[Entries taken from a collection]

[Start of section]

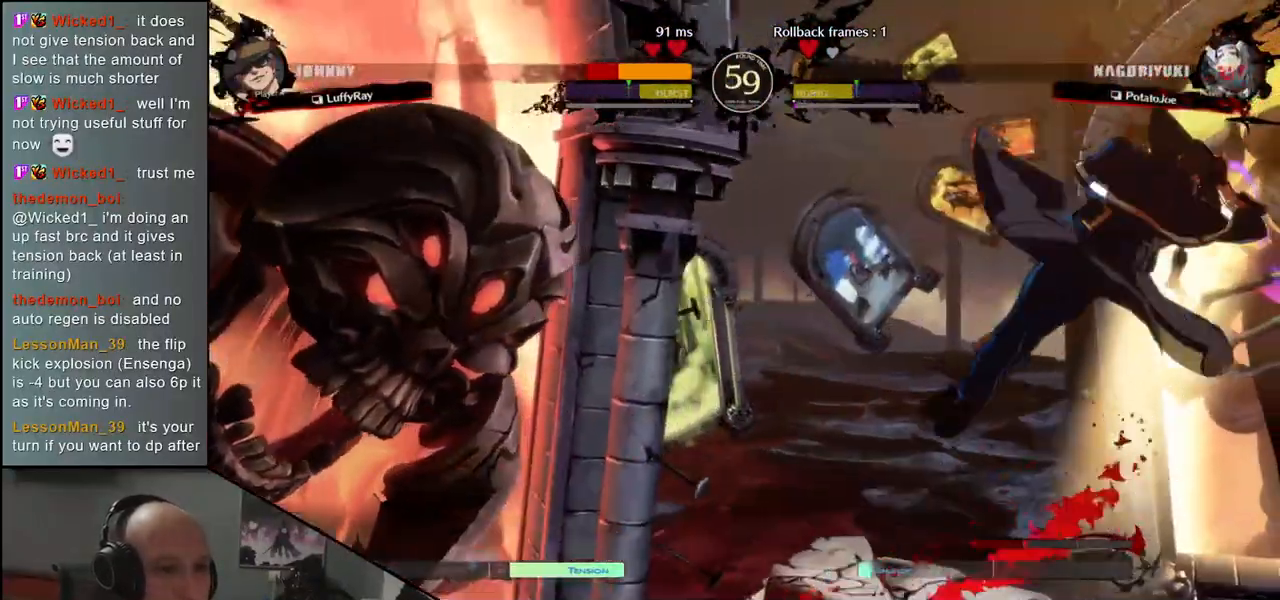
{"dt_ms": 500, "buttons": ["TRIANGLE"], "left_stick": "right", "events": [[300, "left_stick", "left"], [383, "left_stick", "down"], [433, "TRIANGLE", "down"], [433, "left_stick", "right"]]}
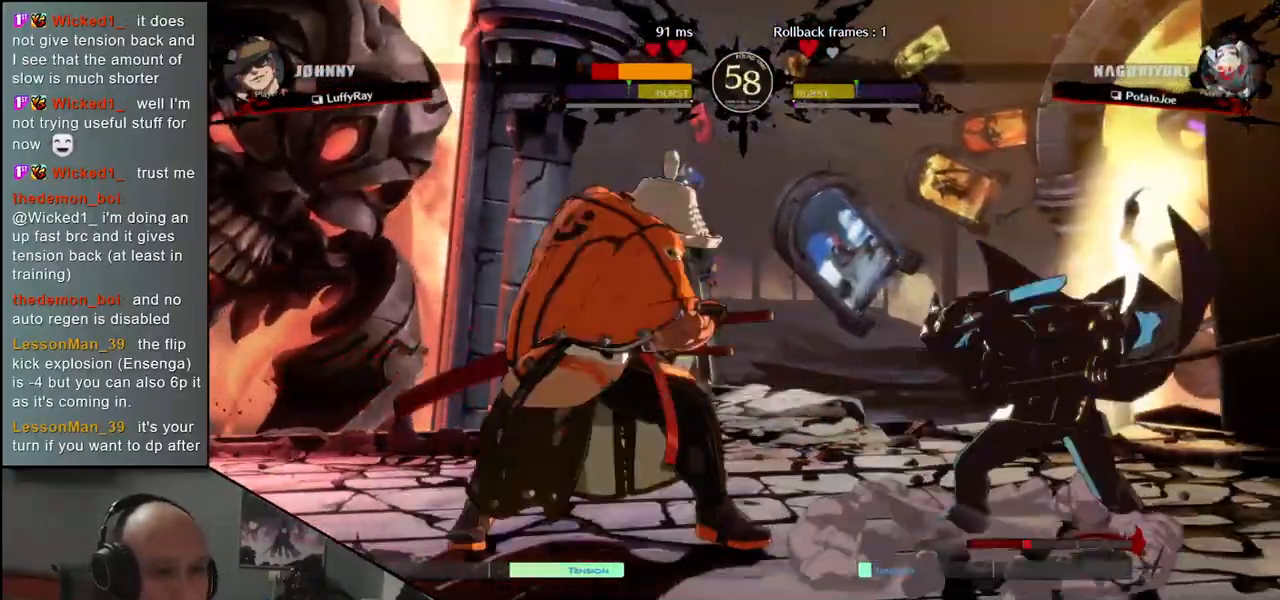
{"dt_ms": 500, "buttons": ["L2"], "left_stick": "down", "events": [[33, "TRIANGLE", "up"], [50, "left_stick", "down-left"], [117, "left_stick", "down-right"], [133, "L2", "down"], [217, "L2", "up"], [217, "left_stick", "center"], [333, "left_stick", "down"], [400, "L2", "down"], [417, "L2", "up"], [500, "L2", "down"]]}
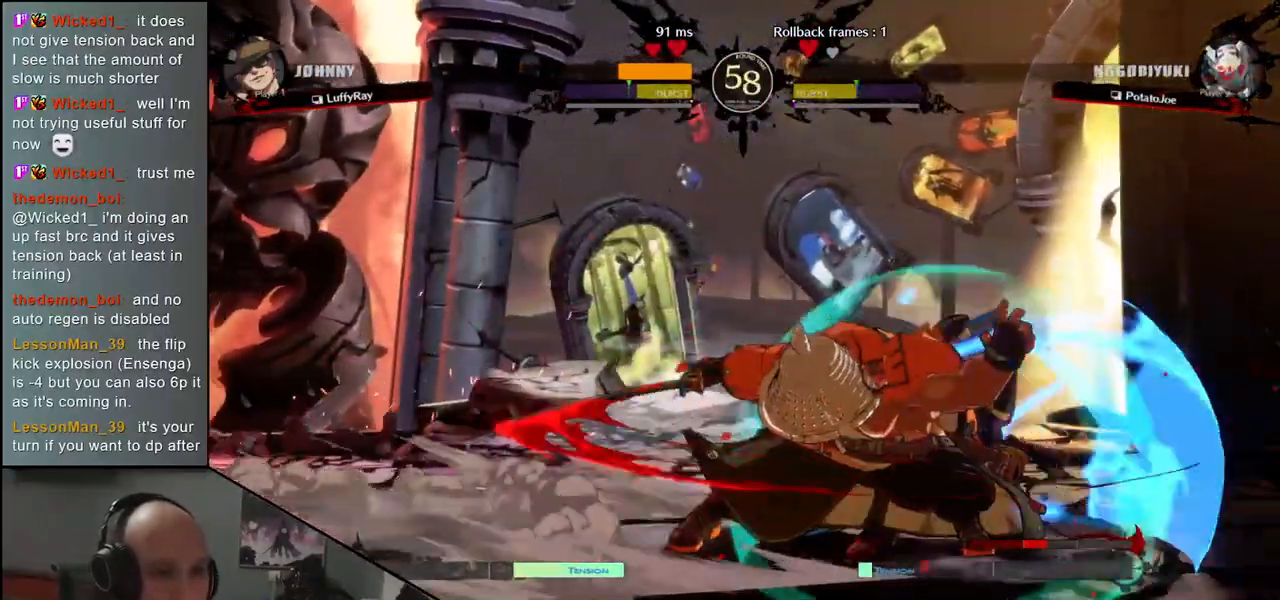
{"dt_ms": 500, "buttons": [], "left_stick": "down", "events": [[50, "L2", "up"], [133, "L2", "down"], [200, "L2", "up"], [317, "L1", "down"], [417, "L1", "up"]]}
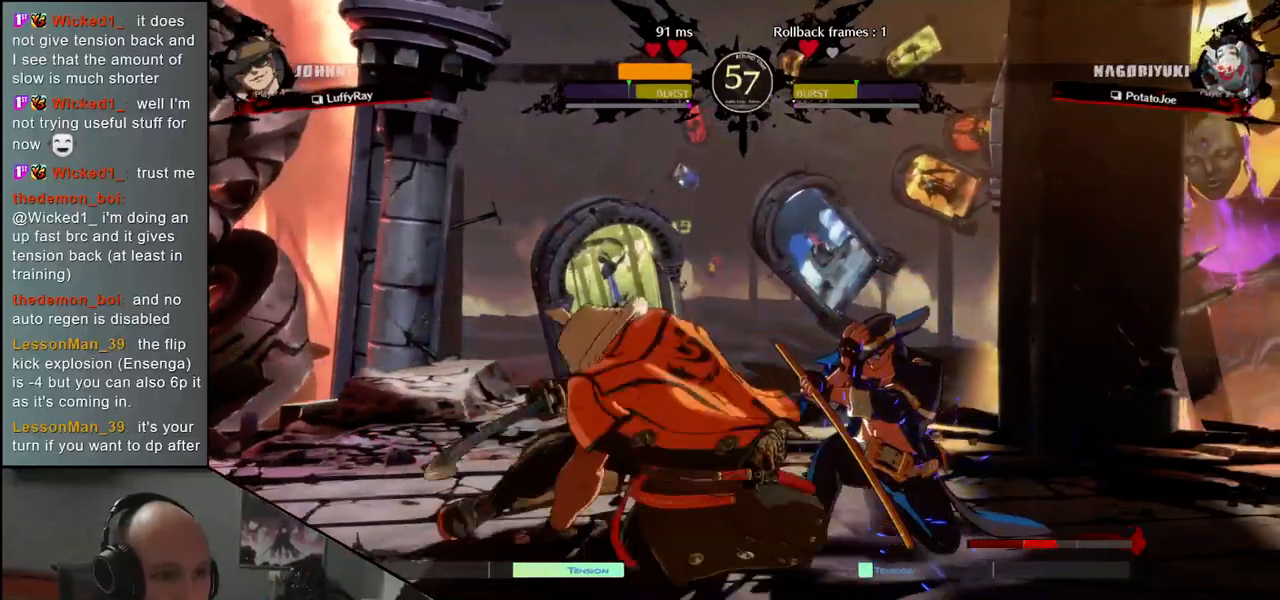
{"dt_ms": 500, "buttons": [], "left_stick": "down", "events": [[200, "left_stick", "left"], [233, "SQUARE", "down"], [300, "SQUARE", "up"], [300, "left_stick", "center"], [417, "left_stick", "left"], [467, "left_stick", "down"]]}
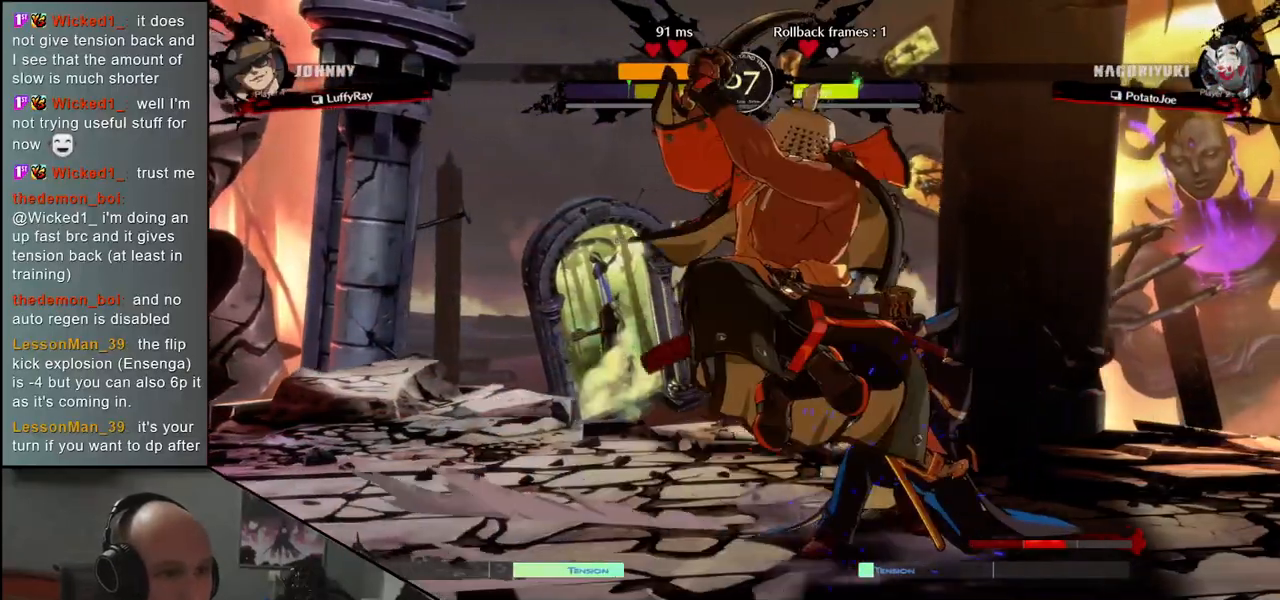
{"dt_ms": 500, "buttons": ["SQUARE"], "left_stick": "down", "events": [[150, "SQUARE", "down"], [167, "left_stick", "right"], [217, "SQUARE", "up"], [217, "left_stick", "down"], [300, "left_stick", "right"], [317, "SQUARE", "down"], [350, "left_stick", "down"], [417, "SQUARE", "up"], [433, "left_stick", "right"], [500, "SQUARE", "down"], [500, "left_stick", "down"]]}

[End of section]

* Problem statement *
Repeat each entry above word for word, leaving every picture out.

* Your response *
{"dt_ms": 500, "buttons": ["TRIANGLE"], "left_stick": "right", "events": [[300, "left_stick", "left"], [383, "left_stick", "down"], [433, "TRIANGLE", "down"], [433, "left_stick", "right"]]}
{"dt_ms": 500, "buttons": ["L2"], "left_stick": "down", "events": [[33, "TRIANGLE", "up"], [50, "left_stick", "down-left"], [117, "left_stick", "down-right"], [133, "L2", "down"], [217, "L2", "up"], [217, "left_stick", "center"], [333, "left_stick", "down"], [400, "L2", "down"], [417, "L2", "up"], [500, "L2", "down"]]}
{"dt_ms": 500, "buttons": [], "left_stick": "down", "events": [[50, "L2", "up"], [133, "L2", "down"], [200, "L2", "up"], [317, "L1", "down"], [417, "L1", "up"]]}
{"dt_ms": 500, "buttons": [], "left_stick": "down", "events": [[200, "left_stick", "left"], [233, "SQUARE", "down"], [300, "SQUARE", "up"], [300, "left_stick", "center"], [417, "left_stick", "left"], [467, "left_stick", "down"]]}
{"dt_ms": 500, "buttons": ["SQUARE"], "left_stick": "down", "events": [[150, "SQUARE", "down"], [167, "left_stick", "right"], [217, "SQUARE", "up"], [217, "left_stick", "down"], [300, "left_stick", "right"], [317, "SQUARE", "down"], [350, "left_stick", "down"], [417, "SQUARE", "up"], [433, "left_stick", "right"], [500, "SQUARE", "down"], [500, "left_stick", "down"]]}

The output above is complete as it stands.